Anche l’Organizzazione Mondiale della Sanità (Oms) mostra cautela: «Siamo in contatto con le autorità sanitarie russe e ci sono colloqui in corso sulla possibile pre-qualificazione del vaccino da parte dell’Oms – dice un portavoce – ma la pre-qualificazione di un vaccino richiede una rigorosa revisione e valutazione di tutti i requisiti di sicurezza ed efficacia». E questo richiederà ulteriori passaggi.

Dmitriev ieri ha ammesso che i test su larga scala in realtà devono ancora iniziare: partiranno in settimana in Arabia Saudita, negli Emirati Arabi Uniti e nelle Filippine. Solo dopo il loro esito si potrà parlare di una vera e propria autorizzazione sanitaria. Anche sui documenti di registrazione si legge che il vaccino non sarà diffuso nella popolazione prima dell’anno prossimo. Il Gamaleya e l’azienda russa Binnopharm dovrebbero produrne cinquecento milioni di dosi l’anno, anche se, dice ancora Dmitriev, «il numero di richieste preliminari ricevute da oltre venti Paesi supera il miliardo di dosi».

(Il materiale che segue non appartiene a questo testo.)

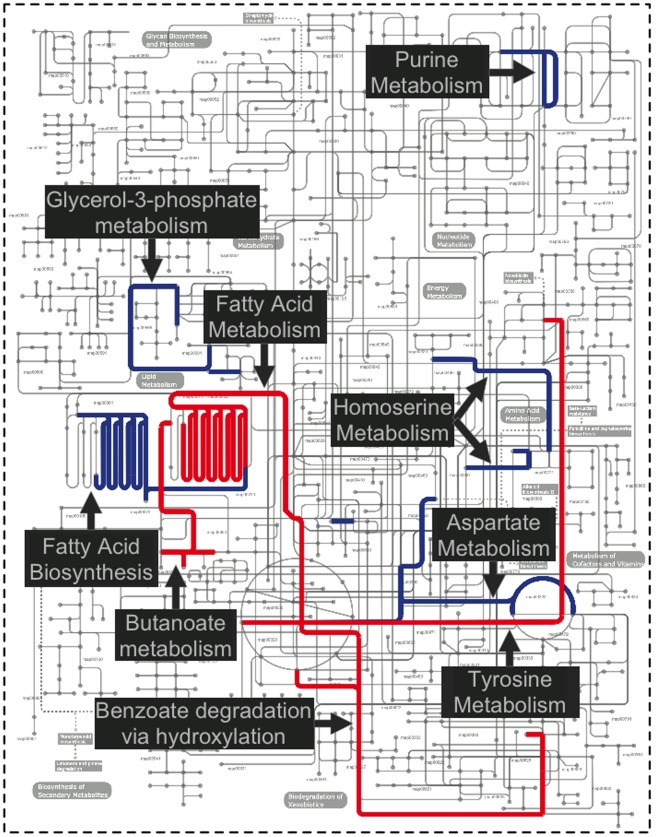
Metabolic pathways present in our samples.Dark blue – significantly enriched in healthy samples (p<0.05, MetaPath [84]); Dark red– significantly enriched in diseased samples (p<0.05, MetaPath). (Figure constructed with iPath [85]).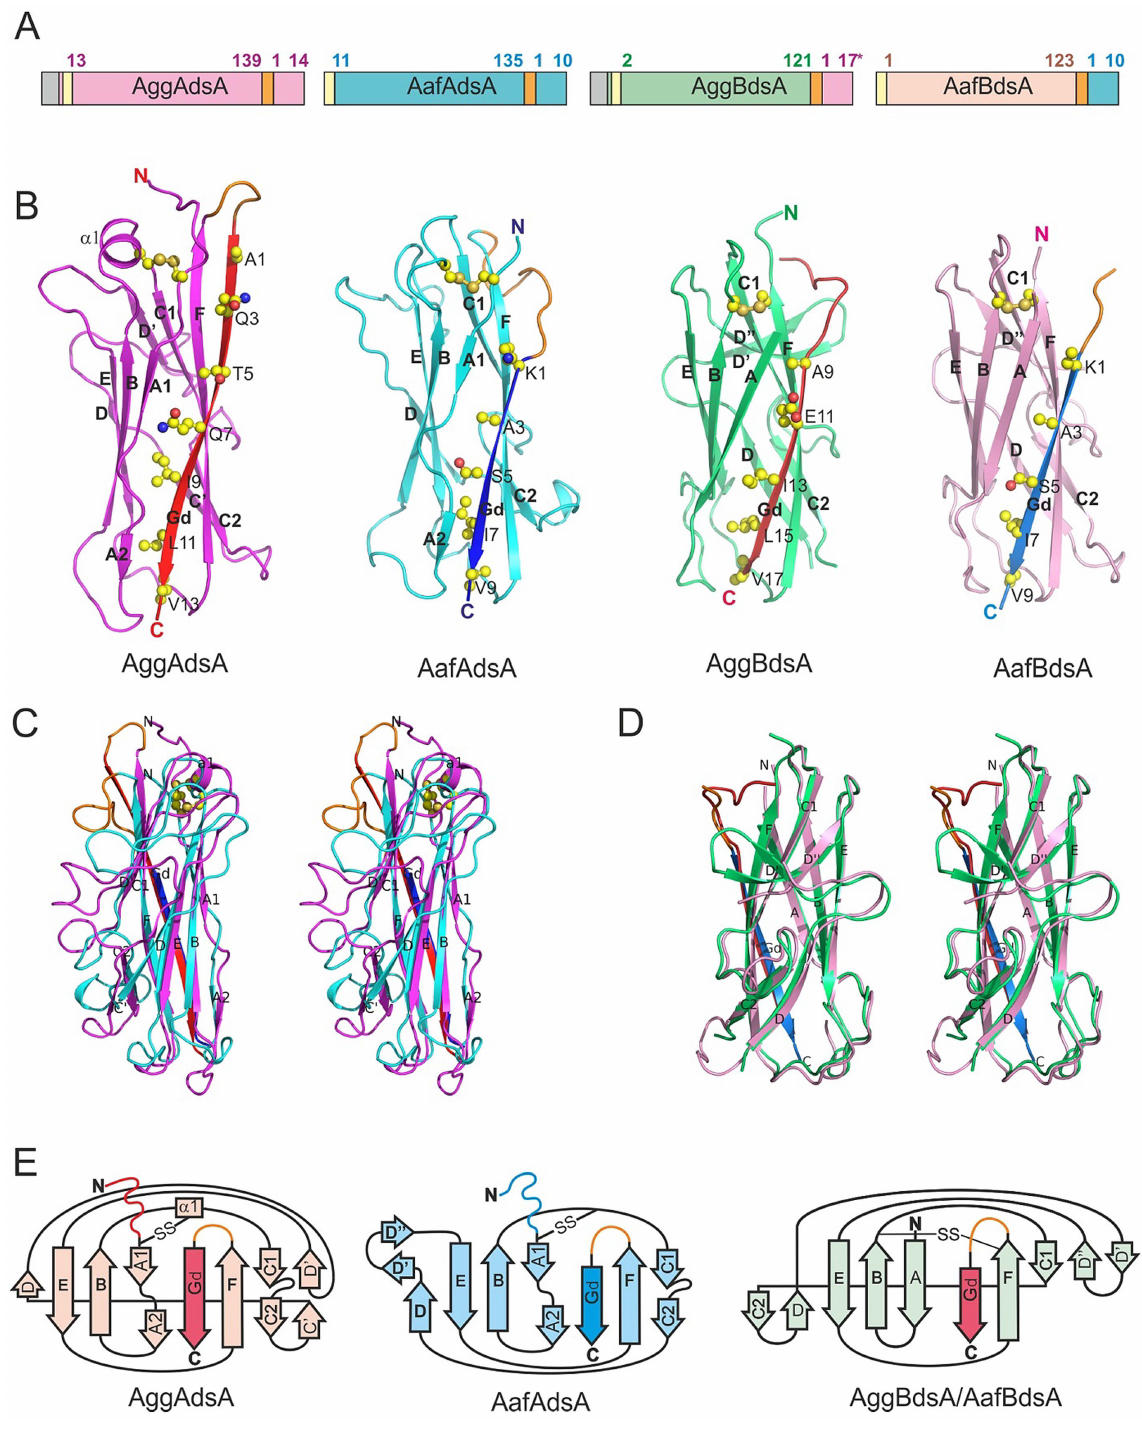
Figure 2. High-resolution structures of DSC subunits of AAF type I and II. (A) Schematic representation of DSC monomers. The positions of residues flanking mature sequence are numbered. Signal peptide, N-terminal His-tag, and linker are colored in grey, yellow and orange, respectively. For AggBdsA, both donor strand sequences of AggA from the German outbreak strain and classical EAEC strain 17–2 (three residue longer) were used successfully to stabilize AggB, however only the later crystallized. Amino acid sequences of the constructs are shown in Fig. S2. (B) Cartoon diagrams of AggAdsA, AafAdsA, AggBdsA and AafBdsA. (C and D) Structural superposition of AggAdsA and AafAdsA (C) and AggBdsA and AafBdsA (D) (stereo view). (E) Topology diagrams. The core structure of AggAdsA, AafAdsA, AggBdsA and AafBdsA is painted in magenta, cyan, green, and pink, respectively. The AggA and AafA Gd donor strands are colored in red and blue, respectively. The loop linking the core structure and donor strand (visible in AggAdsA, AafAdsA and AafBdsA) is shown in orange. Donor strand residues and disulfide bonds are shown as balls and sticks in A. Carbon, oxygen, nitrogen, and sulfur atoms are painted in yellow, red, blue and orange, respectively. Secondary structure elements are labeled in A and B.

NONOSTANTE GLI ANNUNCI, l’impressione è che la registrazione anticipata del vaccino rappresenti più un’operazione mediatica ad uso dell’opinione pubblica nazionale e internazionale che una vera impresa scientifica. Secondo un rapporto dell’Oms aggiornato all’altroieri, ci sono al mondo almeno altri venti vaccini in uno stadio di sviluppo più avanzato di quello russo. Sei di questi sono già nella «fase 3», l’ultima prima dell’autorizzazione al commercio: tre sono cinesi, due statunitensi e uno inglese. In assenza di dati scientifici più esaustivi, l’annuncio del Cremlino non cambierà le gerarchie.